> [INSTRUCTIONS FOR THE TASK]
Give again, unchanged, the line that contains "right ankle: (439, 897)" together with every line that follows it until the entries end.

> [DATASET RECORDS]

:::::

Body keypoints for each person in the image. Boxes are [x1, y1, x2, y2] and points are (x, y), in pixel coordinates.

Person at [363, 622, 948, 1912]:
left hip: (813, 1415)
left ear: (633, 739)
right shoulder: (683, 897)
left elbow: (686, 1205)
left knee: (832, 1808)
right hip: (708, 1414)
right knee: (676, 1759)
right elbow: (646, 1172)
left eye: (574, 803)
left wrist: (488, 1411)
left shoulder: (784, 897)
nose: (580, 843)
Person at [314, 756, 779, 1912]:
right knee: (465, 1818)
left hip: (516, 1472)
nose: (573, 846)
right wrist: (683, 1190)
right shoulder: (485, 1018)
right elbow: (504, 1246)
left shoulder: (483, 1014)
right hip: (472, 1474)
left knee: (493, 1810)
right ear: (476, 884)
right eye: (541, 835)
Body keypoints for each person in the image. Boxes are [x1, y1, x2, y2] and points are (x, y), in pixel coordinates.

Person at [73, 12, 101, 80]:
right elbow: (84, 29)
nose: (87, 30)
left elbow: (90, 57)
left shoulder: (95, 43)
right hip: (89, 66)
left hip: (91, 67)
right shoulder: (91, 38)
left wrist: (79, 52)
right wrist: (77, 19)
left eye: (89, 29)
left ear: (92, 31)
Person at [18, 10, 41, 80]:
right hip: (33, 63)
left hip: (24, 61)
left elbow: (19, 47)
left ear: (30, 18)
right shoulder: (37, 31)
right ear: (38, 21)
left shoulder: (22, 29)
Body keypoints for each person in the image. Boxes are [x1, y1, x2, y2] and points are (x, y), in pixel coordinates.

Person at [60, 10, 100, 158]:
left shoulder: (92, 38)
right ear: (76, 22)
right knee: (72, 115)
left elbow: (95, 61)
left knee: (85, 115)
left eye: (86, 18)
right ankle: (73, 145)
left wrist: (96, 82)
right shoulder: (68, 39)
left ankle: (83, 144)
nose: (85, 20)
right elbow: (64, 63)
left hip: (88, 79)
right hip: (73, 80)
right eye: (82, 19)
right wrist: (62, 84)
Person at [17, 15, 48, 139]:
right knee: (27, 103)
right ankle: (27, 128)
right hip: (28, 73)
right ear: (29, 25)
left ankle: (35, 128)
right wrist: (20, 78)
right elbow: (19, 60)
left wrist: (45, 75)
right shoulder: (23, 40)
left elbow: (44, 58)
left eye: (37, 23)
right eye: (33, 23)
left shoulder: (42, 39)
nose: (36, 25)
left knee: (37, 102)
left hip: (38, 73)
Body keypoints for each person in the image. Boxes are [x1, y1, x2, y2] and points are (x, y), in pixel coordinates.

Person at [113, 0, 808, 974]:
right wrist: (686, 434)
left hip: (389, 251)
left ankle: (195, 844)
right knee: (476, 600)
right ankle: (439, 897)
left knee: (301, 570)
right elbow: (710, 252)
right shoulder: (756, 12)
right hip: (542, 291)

:::::

> [RESPONSE]
right ankle: (439, 897)
left knee: (301, 570)
right elbow: (710, 252)
right shoulder: (756, 12)
right hip: (542, 291)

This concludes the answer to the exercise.